Chaaria è un sogno da realizzare giorno per giorno.

Un luogo in cui vorrei che tutti i poveri e gli ammalati venissero accolti e curati.

Vorrei poter fare di più per questa gente, che non ha nulla e soffre per malattie facilmente curabili, se solo ci fossero i mezzi.

Vorrei smetterla di dire “vai altrove, perché non possiamo curarti”.

Anche perché andare altrove, qui, vuol dire aggiungere altra fatica, altro sudore, altro dolore, per uomini, donne e bambini che hanno già camminato per giorni interi.

E poi, andare dove?

Gli ospedali pubblici hanno poche medicine, quelli privati sono troppo costosi.

Ecco perché penso, ostinatamente, che il nostro ospedale sia un segno di speranza per questa gente. Non ci sarà tutto, ma facciamo il possibile. Anzi, l’impossibile.

Quello che mi muove, che ci muove, è la carità verso l’altro, verso tutti. Nessuno escluso.

Gesù ci ha detto di essere presenti nel più piccolo e nel più diseredato.

Questo è quello che facciamo, ogni giorno.


Fratel Beppe Gaido


domenica 18 giugno 2017

Pensieri tristi

Ann era stata operata a Chaaria di mastectomia destra due anni or sono.
I margini dell’escissione chirurgica erano negativi ma i linfonodi dell’ascella erano presi.
Le avevamo consigliato di vendere tutto quello che poteva per poter essere sottoposta a chemio e radioterapia, che sono effettivamente molto costose.
Ann sembrava aver capito bene il suo problema ed i rischi che la sua vita correva.
Piu’ volte le abbiamo ricordato che la sua vita era certamente piu’ importante di una mucca o addirittura di un pezzo di terra, e che lei non avrebbe dovuto pensarci su troppo neppure a vendere qualcosa per pagare le cure e sopravvivere.
Purtroppo poi l’abbiamo persa di vista, come normalmente accade con i nostri ritmi vorticosi.
Me la sono ritrovata in sala ieri.
Era stata ricovarata da qualcun altro e ci ho messo un po’ a riconoscerla.
Quello che mi ha colpito e’ stato il fatto che avrei dovuto fare una mastectomia sinistra in una paziente gia’ operata a destra.
L’ho palpata ed ho percepito una massa dura, grande come una albicocca, appena dietro al capezzolo.
Ma quello che mi ha impressionato di piu’ e’ stata la visita del cavo ascellare: linfonodi enormi, duri e fissi.
Mi sono bastate poche parole ed uno sguardo meno distratto alla sua faccia per ricordarmi della mia paziente di due anni prima.

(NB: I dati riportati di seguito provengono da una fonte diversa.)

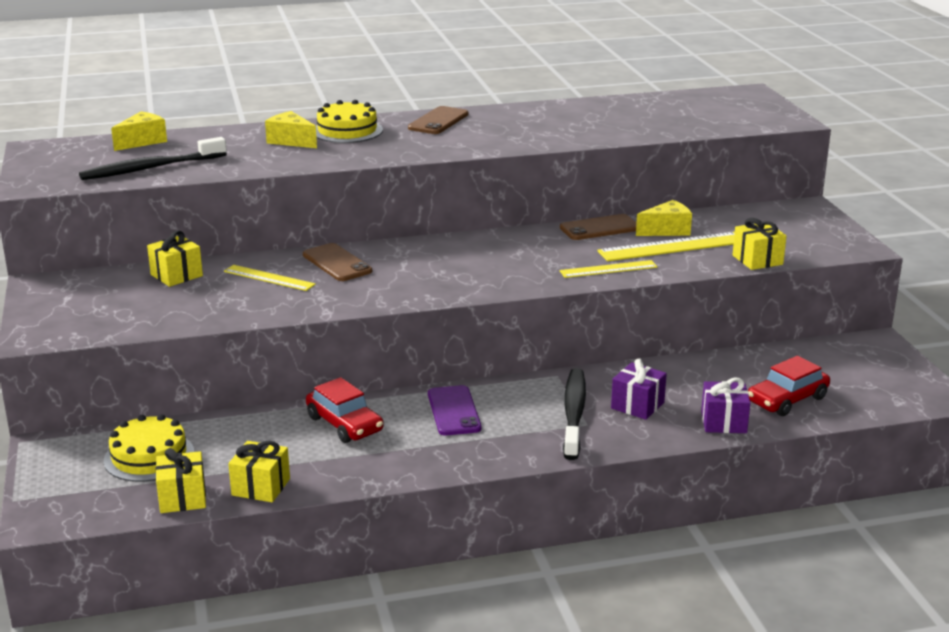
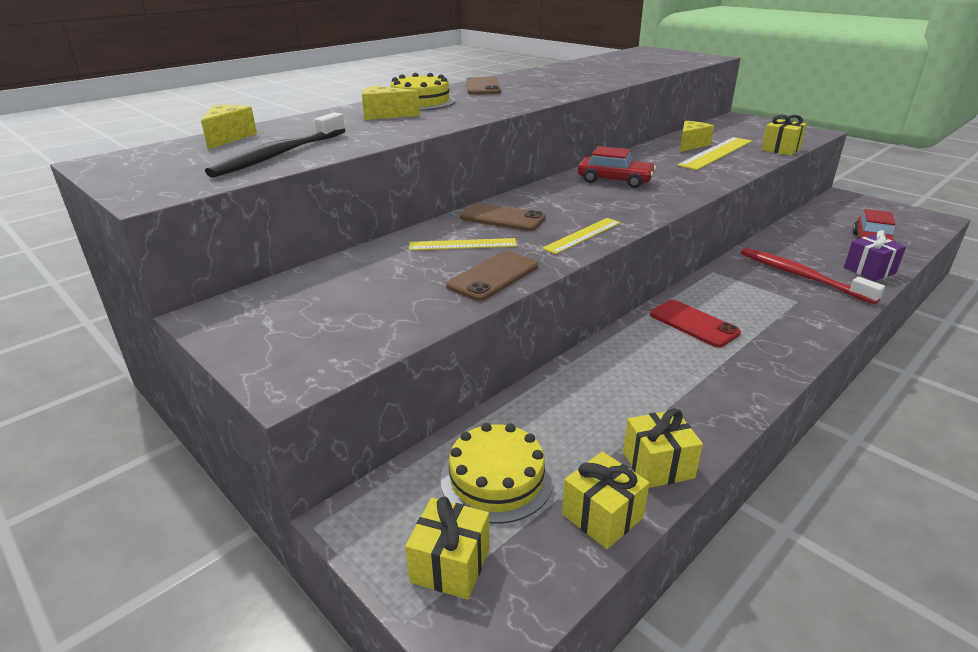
camera: 30 degrees left, 5 degrees up
yellow gift [147,230,203,287] -> yellow gift moved to [405,496,490,600]
red car [306,377,384,443] -> red car moved to [578,146,656,188]
purple phone [428,385,482,435] -> red phone [650,300,741,348]
brown phone [560,214,636,240] -> brown phone moved to [446,251,538,301]
yellow ruler [560,260,657,278] -> yellow ruler moved to [542,218,621,254]
black toothbrush [563,368,586,460] -> none
purple gift [611,359,667,420] -> red toothbrush [740,248,885,304]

La prima cosa che le ho chiesto d’istinto e’ stata se avesse poi fatto chemio e radioterapia.
La triste risposta e’ stata quella che purtroppo mi aspettavo: “no, perche’ non avevo abbastanza soldi”.
E’ una tristezza infinita per me veder morire di cancro una persona ancora relativamente giovane, semplicemente perche’ non aveva denaro sufficiente per pagarsi le cure.
Se non aveva soldi dopo il primo intervento, non ce li avra’ neppure dopo il secondo.
Noi non abbiamo potenza economica sufficiente per pagare chemio e radio a tutti i nostri pazienti oncologici.
Ho naturalmente fatto la mastectomia sinstra, a cui la donna era psicologicamente preparata.
Ho eseguito una pulizia piu’ radicale possibile di quel cavo ascellare cosi’ malamente invaso da metastasi.
Ma quale sara’ l’aspettativa di vita di Ann?
E quanto questa storia potrebbe essere stata diversa se chemio e radioterapia fossero gratuite o almeno a prezzi abbordabili?